> **PROBLEM TO SOLVE**
Write out the records verbatim, beginning with their first line and ending with the line that contains "Бокс - отличный спорт. И физическую форму", with both of those lines included.
□ □ □ □ □ □ □
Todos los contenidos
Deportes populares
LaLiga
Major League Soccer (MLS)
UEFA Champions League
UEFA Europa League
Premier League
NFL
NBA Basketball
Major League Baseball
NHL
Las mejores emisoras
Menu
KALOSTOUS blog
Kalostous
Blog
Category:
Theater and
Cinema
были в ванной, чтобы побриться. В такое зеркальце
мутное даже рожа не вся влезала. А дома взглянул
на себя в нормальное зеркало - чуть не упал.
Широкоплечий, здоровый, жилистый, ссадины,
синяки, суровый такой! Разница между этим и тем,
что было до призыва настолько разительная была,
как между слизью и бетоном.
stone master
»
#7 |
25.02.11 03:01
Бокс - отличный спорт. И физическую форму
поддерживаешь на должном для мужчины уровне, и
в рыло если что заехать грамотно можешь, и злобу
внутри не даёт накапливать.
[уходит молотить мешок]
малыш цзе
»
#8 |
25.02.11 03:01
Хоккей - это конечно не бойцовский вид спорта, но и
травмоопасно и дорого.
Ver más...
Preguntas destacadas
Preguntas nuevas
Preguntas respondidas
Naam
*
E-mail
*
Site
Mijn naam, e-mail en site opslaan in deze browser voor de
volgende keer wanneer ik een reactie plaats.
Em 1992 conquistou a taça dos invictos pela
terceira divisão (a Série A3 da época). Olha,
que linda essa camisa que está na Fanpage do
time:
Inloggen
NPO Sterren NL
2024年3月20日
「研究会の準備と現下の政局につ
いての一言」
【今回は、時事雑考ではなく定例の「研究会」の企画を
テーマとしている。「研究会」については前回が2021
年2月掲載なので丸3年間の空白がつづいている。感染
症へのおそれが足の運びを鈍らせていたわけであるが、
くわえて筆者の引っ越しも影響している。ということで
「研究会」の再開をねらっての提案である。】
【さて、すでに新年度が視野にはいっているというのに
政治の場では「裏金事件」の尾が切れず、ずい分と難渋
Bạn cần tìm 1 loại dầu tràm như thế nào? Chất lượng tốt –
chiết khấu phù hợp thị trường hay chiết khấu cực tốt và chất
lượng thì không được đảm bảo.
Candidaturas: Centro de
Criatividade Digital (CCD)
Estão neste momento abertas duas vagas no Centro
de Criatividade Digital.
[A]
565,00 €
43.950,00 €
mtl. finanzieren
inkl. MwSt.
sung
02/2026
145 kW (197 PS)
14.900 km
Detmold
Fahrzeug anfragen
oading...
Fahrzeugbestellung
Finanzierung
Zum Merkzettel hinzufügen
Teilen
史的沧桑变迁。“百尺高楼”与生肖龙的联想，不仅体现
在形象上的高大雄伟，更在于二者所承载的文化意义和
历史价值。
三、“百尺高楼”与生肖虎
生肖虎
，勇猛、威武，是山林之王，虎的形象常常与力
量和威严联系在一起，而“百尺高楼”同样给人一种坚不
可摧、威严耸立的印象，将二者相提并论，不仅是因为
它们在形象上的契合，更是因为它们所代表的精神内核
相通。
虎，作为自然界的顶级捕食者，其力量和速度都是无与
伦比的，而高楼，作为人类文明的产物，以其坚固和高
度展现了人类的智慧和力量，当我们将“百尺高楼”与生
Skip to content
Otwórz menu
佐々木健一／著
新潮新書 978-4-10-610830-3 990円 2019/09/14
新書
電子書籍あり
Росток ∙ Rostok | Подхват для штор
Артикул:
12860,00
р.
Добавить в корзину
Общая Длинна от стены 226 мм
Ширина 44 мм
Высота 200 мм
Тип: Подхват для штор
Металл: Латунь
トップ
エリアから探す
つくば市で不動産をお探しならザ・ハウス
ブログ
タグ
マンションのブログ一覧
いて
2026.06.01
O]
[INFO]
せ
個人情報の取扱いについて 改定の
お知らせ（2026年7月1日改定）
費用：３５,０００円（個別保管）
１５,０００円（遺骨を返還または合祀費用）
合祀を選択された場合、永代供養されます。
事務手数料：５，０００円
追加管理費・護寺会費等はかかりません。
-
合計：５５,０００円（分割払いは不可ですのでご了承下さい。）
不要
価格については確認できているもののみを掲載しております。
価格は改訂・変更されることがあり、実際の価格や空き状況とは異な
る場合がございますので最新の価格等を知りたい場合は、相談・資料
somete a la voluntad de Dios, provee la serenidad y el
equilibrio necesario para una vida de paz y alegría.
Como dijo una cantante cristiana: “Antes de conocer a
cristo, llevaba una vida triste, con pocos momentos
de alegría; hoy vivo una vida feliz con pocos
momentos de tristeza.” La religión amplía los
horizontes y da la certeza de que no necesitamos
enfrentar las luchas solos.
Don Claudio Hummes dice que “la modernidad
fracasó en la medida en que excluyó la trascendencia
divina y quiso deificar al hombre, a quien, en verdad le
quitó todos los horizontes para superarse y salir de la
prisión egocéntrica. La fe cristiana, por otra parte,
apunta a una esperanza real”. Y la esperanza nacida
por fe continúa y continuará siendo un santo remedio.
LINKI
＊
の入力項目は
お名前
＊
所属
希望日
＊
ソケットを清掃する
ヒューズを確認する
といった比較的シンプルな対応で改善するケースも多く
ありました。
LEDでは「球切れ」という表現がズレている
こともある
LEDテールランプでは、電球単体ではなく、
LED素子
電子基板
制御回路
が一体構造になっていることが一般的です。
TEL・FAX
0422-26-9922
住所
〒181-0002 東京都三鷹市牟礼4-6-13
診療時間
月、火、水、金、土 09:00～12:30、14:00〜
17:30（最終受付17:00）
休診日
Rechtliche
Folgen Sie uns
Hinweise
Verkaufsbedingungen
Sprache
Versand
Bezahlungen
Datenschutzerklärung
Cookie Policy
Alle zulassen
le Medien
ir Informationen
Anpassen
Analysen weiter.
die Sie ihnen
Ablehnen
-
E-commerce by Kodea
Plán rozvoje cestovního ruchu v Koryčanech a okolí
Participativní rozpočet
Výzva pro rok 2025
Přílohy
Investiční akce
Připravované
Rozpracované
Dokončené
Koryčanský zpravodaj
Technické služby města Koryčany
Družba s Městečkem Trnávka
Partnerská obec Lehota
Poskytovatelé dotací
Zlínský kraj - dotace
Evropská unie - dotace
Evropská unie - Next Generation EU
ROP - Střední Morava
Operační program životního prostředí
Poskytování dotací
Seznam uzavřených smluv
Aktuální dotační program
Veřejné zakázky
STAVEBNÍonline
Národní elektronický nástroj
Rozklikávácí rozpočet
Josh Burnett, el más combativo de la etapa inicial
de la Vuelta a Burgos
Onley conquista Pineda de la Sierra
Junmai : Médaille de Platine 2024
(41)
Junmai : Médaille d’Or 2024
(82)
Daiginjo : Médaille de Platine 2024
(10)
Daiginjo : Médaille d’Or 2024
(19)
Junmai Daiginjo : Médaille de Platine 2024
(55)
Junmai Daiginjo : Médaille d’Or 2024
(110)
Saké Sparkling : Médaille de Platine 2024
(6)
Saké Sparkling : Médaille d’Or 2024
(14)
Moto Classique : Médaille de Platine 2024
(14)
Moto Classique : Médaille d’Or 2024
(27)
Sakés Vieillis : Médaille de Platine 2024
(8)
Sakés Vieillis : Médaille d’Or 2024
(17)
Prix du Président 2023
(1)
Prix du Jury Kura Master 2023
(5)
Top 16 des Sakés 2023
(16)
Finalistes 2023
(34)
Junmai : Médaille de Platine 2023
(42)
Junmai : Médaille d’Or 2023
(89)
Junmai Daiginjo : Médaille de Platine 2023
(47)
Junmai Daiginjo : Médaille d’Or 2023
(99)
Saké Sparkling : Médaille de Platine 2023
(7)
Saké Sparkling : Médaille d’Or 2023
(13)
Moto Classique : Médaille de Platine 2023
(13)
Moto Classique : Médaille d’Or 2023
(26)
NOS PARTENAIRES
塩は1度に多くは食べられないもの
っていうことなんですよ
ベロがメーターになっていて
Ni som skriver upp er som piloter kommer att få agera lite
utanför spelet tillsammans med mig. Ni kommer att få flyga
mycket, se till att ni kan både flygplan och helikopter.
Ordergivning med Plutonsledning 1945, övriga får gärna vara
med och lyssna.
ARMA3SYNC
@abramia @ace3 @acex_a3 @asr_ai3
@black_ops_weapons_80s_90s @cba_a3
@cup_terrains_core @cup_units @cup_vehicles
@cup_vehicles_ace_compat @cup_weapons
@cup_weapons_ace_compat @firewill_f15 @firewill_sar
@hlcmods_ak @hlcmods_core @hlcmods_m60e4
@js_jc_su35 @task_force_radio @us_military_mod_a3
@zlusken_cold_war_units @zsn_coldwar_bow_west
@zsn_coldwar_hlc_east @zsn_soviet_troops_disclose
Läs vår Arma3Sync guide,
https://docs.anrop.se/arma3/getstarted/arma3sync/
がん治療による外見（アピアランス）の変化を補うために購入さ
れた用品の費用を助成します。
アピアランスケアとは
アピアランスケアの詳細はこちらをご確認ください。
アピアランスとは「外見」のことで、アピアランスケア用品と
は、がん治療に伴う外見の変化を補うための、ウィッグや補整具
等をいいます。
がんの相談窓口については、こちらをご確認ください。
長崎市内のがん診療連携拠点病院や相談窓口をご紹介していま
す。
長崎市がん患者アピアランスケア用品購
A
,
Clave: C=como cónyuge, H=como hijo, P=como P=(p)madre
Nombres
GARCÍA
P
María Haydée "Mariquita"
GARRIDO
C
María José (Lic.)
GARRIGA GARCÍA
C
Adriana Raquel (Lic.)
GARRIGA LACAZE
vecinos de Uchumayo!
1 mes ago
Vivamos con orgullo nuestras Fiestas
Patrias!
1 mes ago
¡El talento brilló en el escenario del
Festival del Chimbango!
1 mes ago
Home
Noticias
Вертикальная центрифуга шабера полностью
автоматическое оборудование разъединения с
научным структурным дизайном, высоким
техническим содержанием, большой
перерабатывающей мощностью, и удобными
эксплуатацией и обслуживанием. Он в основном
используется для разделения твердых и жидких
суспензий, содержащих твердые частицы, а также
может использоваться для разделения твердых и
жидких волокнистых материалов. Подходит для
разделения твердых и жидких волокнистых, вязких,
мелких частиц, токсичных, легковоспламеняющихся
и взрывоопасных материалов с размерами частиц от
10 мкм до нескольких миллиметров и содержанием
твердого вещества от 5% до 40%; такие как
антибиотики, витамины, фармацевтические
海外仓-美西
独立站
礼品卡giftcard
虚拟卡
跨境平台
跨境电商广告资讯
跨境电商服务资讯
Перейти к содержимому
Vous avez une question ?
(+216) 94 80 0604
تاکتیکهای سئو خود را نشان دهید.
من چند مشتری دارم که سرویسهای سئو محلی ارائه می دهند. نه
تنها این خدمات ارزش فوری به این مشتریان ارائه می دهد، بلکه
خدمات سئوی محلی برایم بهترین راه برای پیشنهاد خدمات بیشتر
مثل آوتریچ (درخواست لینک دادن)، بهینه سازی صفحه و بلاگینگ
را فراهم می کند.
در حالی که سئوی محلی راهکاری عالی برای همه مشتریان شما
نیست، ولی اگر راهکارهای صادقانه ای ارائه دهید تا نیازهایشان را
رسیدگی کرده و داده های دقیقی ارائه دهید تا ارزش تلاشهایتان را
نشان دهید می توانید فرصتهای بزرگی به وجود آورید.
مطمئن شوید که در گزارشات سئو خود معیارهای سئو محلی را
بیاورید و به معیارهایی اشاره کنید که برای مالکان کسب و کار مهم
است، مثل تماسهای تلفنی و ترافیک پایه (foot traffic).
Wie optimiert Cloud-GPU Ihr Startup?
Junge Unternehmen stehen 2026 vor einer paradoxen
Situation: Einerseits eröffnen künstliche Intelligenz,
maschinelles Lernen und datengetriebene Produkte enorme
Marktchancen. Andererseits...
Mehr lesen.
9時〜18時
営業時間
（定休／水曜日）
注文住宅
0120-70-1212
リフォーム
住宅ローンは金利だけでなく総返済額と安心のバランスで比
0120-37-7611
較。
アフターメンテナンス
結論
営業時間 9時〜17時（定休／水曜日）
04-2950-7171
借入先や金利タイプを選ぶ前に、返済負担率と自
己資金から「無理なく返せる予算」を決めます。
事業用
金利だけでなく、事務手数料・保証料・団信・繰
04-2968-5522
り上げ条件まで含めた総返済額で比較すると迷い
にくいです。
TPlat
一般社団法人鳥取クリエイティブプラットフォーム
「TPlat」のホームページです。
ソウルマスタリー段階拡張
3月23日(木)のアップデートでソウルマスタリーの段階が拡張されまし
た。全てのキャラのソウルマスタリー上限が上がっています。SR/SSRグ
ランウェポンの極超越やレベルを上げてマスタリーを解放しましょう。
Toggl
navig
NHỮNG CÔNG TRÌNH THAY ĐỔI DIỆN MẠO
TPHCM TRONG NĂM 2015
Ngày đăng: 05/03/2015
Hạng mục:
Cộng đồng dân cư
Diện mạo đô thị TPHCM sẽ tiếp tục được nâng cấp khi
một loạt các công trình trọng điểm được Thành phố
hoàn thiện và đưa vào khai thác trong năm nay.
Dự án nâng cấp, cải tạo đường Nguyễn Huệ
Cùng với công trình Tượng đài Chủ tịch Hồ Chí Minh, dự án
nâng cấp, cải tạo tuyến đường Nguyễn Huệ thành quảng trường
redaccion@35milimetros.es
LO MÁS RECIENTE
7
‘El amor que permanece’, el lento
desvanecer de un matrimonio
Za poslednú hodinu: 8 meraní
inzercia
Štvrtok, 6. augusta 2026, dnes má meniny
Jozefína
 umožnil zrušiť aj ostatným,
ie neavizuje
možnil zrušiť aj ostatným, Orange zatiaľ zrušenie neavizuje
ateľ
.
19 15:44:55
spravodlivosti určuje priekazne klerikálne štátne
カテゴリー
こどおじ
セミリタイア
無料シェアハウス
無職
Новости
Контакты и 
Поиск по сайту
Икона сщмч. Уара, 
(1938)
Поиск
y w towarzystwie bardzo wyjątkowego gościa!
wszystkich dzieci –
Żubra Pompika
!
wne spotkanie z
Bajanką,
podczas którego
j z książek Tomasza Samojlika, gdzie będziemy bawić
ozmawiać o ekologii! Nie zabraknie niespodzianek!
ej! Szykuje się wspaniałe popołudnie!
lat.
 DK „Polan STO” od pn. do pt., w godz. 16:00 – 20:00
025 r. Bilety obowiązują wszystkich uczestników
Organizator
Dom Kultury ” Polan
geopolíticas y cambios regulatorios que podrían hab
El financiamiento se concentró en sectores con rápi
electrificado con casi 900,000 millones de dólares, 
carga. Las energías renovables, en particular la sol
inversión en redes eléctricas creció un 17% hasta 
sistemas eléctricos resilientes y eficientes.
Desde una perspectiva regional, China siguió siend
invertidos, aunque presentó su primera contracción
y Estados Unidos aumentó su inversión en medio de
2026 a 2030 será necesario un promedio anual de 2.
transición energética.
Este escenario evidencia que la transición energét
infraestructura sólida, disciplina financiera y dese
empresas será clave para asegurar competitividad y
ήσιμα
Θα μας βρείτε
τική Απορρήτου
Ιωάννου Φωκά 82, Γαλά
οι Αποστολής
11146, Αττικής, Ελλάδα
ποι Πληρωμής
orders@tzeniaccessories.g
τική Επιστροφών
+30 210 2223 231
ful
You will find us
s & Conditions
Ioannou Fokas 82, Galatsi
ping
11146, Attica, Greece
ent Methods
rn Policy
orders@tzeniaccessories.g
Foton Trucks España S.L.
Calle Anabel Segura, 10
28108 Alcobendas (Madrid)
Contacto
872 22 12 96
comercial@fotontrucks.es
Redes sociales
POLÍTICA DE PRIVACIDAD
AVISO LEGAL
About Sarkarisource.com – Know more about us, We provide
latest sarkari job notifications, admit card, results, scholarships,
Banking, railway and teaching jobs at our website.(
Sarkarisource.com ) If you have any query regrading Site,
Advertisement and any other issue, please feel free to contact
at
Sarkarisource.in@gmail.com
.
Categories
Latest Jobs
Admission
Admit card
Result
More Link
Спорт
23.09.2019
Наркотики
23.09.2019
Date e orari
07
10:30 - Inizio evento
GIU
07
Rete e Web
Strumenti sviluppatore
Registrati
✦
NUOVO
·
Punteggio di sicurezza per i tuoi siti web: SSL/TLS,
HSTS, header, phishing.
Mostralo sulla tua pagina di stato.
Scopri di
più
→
□ □ □ □ □ □ □
> **FINAL ANSWER**
Todos los contenidos
Deportes populares
LaLiga
Major League Soccer (MLS)
UEFA Champions League
UEFA Europa League
Premier League
NFL
NBA Basketball
Major League Baseball
NHL
Las mejores emisoras
Menu
KALOSTOUS blog
Kalostous
Blog
Category:
Theater and
Cinema
были в ванной, чтобы побриться. В такое зеркальце
мутное даже рожа не вся влезала. А дома взглянул
на себя в нормальное зеркало - чуть не упал.
Широкоплечий, здоровый, жилистый, ссадины,
синяки, суровый такой! Разница между этим и тем,
что было до призыва настолько разительная была,
как между слизью и бетоном.
stone master
»
#7 |
25.02.11 03:01
Бокс - отличный спорт. И физическую форму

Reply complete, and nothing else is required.